* WHAT IS BEING ASKED *
Below are several records. Retype exactly those lines running from the one with "интерфейс, который позволяет" through the one with "princesses en péril.", end lines included, and no others.

* RECORD EXTRACTS *
---*---
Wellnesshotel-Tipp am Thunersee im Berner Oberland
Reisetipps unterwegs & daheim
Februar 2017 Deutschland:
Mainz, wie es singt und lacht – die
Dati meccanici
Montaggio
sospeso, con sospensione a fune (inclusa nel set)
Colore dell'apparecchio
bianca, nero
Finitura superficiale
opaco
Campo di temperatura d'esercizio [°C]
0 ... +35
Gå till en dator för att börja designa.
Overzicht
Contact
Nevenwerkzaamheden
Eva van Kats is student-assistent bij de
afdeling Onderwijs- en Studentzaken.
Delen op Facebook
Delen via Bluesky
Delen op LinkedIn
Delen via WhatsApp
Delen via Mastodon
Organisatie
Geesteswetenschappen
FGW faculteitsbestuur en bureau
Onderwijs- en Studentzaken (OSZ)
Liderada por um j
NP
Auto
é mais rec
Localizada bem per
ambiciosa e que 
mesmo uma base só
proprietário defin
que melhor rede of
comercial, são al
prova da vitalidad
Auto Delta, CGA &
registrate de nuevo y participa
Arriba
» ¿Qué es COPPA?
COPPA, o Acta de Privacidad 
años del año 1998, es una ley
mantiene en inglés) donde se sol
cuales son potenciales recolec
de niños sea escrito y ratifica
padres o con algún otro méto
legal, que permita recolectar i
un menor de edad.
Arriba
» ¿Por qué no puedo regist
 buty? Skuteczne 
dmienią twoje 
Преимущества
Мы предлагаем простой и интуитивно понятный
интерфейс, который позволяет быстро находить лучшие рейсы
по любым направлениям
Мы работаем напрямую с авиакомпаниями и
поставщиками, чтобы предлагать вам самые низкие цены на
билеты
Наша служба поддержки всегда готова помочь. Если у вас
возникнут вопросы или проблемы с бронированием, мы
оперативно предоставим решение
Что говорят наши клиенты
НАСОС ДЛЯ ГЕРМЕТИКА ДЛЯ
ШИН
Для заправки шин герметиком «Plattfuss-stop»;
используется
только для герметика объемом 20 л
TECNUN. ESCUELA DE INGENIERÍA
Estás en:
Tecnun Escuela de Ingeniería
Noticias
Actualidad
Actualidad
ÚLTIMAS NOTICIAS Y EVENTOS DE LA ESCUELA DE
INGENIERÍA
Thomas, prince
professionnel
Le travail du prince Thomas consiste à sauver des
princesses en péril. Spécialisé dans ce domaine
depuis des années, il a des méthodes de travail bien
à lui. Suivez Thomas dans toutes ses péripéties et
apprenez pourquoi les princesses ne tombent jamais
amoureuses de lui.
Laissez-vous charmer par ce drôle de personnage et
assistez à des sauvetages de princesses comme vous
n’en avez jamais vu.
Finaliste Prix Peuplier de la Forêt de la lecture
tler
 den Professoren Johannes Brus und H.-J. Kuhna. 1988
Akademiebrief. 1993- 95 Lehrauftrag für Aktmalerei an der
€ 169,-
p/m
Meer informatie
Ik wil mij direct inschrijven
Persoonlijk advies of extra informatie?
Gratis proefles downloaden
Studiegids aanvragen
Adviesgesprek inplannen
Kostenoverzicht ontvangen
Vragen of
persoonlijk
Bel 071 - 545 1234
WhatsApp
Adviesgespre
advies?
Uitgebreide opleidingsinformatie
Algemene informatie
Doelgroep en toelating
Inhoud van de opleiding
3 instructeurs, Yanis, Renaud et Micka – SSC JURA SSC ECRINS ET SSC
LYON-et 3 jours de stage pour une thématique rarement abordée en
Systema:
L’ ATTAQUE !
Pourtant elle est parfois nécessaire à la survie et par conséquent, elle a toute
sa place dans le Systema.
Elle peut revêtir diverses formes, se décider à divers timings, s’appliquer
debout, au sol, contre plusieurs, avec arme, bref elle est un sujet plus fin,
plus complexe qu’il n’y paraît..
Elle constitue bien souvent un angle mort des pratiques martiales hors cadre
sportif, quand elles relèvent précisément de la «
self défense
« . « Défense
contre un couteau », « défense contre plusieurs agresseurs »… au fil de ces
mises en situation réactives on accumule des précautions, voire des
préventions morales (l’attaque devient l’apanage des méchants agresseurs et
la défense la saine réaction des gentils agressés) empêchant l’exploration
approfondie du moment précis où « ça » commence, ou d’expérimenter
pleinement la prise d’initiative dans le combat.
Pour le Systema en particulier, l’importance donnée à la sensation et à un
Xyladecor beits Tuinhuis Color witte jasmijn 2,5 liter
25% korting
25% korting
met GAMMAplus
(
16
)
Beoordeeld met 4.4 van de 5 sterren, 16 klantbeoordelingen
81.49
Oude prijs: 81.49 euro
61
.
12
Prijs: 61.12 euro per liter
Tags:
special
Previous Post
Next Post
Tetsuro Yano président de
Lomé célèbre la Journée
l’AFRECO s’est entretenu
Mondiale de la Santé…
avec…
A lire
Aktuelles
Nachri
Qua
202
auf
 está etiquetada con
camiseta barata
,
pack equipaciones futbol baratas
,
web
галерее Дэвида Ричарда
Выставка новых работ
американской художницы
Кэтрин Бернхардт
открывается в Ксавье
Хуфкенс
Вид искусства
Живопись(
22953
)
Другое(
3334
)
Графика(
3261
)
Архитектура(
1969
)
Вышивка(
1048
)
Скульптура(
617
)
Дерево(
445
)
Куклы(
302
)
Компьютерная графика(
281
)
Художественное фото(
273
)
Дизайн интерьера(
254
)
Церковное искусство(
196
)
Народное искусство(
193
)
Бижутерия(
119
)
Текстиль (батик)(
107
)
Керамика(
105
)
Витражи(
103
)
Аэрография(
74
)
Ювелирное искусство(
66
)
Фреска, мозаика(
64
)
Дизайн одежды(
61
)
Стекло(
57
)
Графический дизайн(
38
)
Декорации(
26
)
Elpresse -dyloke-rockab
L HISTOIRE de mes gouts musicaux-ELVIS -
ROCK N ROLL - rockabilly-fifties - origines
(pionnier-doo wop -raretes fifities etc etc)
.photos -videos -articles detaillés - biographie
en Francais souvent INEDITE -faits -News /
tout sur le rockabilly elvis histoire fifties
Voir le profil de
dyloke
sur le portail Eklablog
---*---
* RESPONSE *
интерфейс, который позволяет быстро находить лучшие рейсы
по любым направлениям
Мы работаем напрямую с авиакомпаниями и
поставщиками, чтобы предлагать вам самые низкие цены на
билеты
Наша служба поддержки всегда готова помочь. Если у вас
возникнут вопросы или проблемы с бронированием, мы
оперативно предоставим решение
Что говорят наши клиенты
НАСОС ДЛЯ ГЕРМЕТИКА ДЛЯ
ШИН
Для заправки шин герметиком «Plattfuss-stop»;
используется
только для герметика объемом 20 л
TECNUN. ESCUELA DE INGENIERÍA
Estás en:
Tecnun Escuela de Ingeniería
Noticias
Actualidad
Actualidad
ÚLTIMAS NOTICIAS Y EVENTOS DE LA ESCUELA DE
INGENIERÍA
Thomas, prince
professionnel
Le travail du prince Thomas consiste à sauver des
princesses en péril. Spécialisé dans ce domaine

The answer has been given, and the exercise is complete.